PAGE TEXT
The processed meat industry has been complaining to the government about vegan and vegetarian meat analogue products that contain no meat. This is rank hypocrisy.

In two recent columns, I’ve ranted satirical about the outrageous decision to crack down on the naming of vegan and vegetarian products that the processed meat industry says would fool customers into thinking they were buying real meat products. 

They managed to convince Billy Makhafola, the executive officer in charge of agricultural product standards at the Department of Agriculture and Stuff, that terms such as burger, sausage, nugget, patty and biltong implicitly refer to meat, and that no adjective such as vegan, vegetarian, non-meat, meat-free, non-dairy, dairy free or imitation could clear up that confusion. 

Makhafola duly issued a stern letter warning sellers of meat analogues that their supposedly misleading marketing – which has misled exactly nobody – must end, on pain of having their products confiscated. At one point, he got so mad, he threatened to ban vegan and vegetarian products altogether.

Regulatory capture

This is an excellent example of what economists call ‘regulatory capture’. Regulatory capture happens when large companies are able to influence the regulator to regulate not in the interest of consumers, but in their own interests, and especially to protect them from competition from smaller rivals.

[Lens distortion parameter data]
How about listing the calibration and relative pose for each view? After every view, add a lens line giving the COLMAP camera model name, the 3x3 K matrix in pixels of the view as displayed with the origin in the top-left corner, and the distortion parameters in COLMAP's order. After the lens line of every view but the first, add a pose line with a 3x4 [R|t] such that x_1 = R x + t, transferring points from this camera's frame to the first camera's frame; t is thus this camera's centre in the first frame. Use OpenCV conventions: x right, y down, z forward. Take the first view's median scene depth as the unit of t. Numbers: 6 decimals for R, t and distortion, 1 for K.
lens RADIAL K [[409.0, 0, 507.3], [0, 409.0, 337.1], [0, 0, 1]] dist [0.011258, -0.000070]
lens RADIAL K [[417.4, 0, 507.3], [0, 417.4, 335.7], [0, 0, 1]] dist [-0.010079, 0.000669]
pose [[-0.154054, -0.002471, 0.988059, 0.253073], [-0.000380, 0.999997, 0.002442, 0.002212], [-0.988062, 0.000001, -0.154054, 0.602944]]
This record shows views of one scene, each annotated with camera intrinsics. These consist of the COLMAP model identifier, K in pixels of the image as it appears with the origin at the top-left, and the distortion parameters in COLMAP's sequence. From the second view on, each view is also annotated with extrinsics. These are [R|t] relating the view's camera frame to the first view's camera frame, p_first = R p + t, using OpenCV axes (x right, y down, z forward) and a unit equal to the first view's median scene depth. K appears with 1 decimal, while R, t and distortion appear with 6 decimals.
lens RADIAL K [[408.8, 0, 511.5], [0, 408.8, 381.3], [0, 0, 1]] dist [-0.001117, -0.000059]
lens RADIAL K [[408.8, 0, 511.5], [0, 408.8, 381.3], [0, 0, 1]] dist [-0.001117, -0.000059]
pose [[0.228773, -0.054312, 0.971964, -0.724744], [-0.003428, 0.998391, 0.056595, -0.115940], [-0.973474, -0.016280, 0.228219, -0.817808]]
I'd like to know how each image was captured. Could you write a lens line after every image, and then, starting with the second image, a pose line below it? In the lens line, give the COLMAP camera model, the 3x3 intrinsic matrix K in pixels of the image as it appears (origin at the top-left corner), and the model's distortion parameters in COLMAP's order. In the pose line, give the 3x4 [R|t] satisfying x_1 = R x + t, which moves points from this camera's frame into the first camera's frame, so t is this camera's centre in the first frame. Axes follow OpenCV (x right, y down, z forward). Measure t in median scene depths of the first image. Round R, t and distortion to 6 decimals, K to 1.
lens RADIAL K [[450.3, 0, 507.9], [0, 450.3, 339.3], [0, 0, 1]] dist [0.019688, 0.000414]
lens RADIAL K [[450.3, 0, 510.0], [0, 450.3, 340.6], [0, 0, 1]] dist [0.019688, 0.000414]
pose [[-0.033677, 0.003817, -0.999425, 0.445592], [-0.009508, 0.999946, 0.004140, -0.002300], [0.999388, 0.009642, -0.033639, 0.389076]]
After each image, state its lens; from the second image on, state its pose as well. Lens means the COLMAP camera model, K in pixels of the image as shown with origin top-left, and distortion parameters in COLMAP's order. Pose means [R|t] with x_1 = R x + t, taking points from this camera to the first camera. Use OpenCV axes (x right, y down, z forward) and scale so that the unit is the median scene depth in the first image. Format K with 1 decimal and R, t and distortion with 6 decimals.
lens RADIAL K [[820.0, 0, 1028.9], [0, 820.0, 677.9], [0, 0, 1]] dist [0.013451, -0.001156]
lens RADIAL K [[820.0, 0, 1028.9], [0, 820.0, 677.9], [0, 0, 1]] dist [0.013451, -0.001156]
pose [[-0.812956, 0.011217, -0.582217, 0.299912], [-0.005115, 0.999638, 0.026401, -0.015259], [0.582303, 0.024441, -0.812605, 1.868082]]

WORK TASK A
Write out the passage of the column on vegan product naming between "The processed meat industry has" and "up that confusion.", inclusive.
WORK TASK B
Please extend the column on vegan product naming, continuing on from the point where it stops.

EXERCISE RESULT A
The processed meat industry has been complaining to the government about vegan and vegetarian meat analogue products that contain no meat. This is rank hypocrisy.

In two recent columns, I’ve ranted satirical about the outrageous decision to crack down on the naming of vegan and vegetarian products that the processed meat industry says would fool customers into thinking they were buying real meat products. 

They managed to convince Billy Makhafola, the executive officer in charge of agricultural product standards at the Department of Agriculture and Stuff, that terms such as burger, sausage, nugget, patty and biltong implicitly refer to meat, and that no adjective such as vegan, vegetarian, non-meat, meat-free, non-dairy, dairy free or imitation could clear up that confusion.

EXERCISE RESULT B
Even assuming no revolving doors and no corruption, regulatory capture happens because big companies and powerful industry associations are able to devote time, money and expertise to lobbying regulators, while individual consumers are not so represented, and therefore are rarely heard by the regulator.

Consumers express their views through their buying behaviour. If they did have a voice, their purchasing choices would have demonstrated that they are not at all confused, that they do want meat analogues on the shelves, that they are prepared to pay for them, and that they believe them to be healthier than real-meat alternatives. 

If consumers had a voice, they would plead for Makhafola to protect the vegan and vegetarian meat analogue market from underhanded anti-competitive behaviour by the processed meat industry.

Regulation 1283

The processed meat industry claims that vegan and vegetarian product makers deceive consumers by naming products by what is essentially their shape. Although one can make a nugget, a sausage or a patty of literally anything, including non-food materials, the meat industry somehow believes they ought to have a monopoly on those names, lest consumers be duped.

In writing about this issue, I have had the displeasure of having to read Regulation 1283, upon which the processed meat industry relies to argue their exclusive claim to certain food shape descriptions. 

It does not support that claim, as I have pointed out before. However, it is not a document they would want their customers to read. They surely would like to keep consumers under the mistaken impression that the processed meat products they sell contain, for the most part, meat. 

Sometimes they do, but very often, they do not, a meat scientist highly experienced in South African and international meat processing told me. Getting on the bad side of the meat industry when you’re a meat scientist is a poor career move, so they very reasonably asked that I keep their name out of it.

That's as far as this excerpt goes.